Bake on a rack in the oven for about 2 hours, if you have a six pound chicken. Roughly estimate to do about 20 minutes per pound, plus a bonus 20 minutes. Baste the chicken every 20 minutes or so with the fat that accumulates at the bottom of the roasting pan, paying especial attention to the breast section.

Let chicken rest for 15 minutes before carving so the juices can redistribute.

Sunday, October 14, 2012

Fishlips Sushi


Sushi from a food truck? Come again? That's what I originally thought when I first saw Fishlips Sushi parked in Abbot Kinney. They were offering pieces of their shrimp crunch roll as samples and to be honest, it wasn't shabby. Better than what I would have gotten at some sit down restaurants like, let's say Octopus. However, I was on a mission that day to eat at the Kogi truck and Jin Patisserie, so I passed up the opportunity to have any more.

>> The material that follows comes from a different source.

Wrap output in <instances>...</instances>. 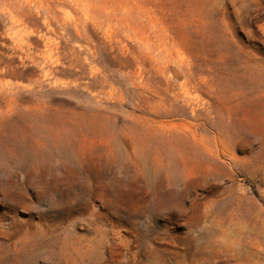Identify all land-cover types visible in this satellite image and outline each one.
I'll use <instances>...</instances> for the list:
<instances>
[{"label":"rangeland","instance_id":"obj_1","mask_svg":"<svg viewBox=\"0 0 264 264\" xmlns=\"http://www.w3.org/2000/svg\"><path fill=\"white\" fill-rule=\"evenodd\" d=\"M0 264H264V0H0Z\"/></svg>","mask_w":264,"mask_h":264}]
</instances>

A couple years later, I noticed via my Twitter feed that Fishlips sushi was parked relatively close to my work. On a rainy day, I decided to brave the rain and give it a try. I was delighted to see that their pieces of sushi were rolled into adorable little balls. Though the rice was the slightest bit too vinegar-y and the fish-to-rice ratio was the slightest bit off (a bit too much rice), the fish was remarkably fresh; the salmon and eel were my favorites. The above California Set Combo was perfect for lunch!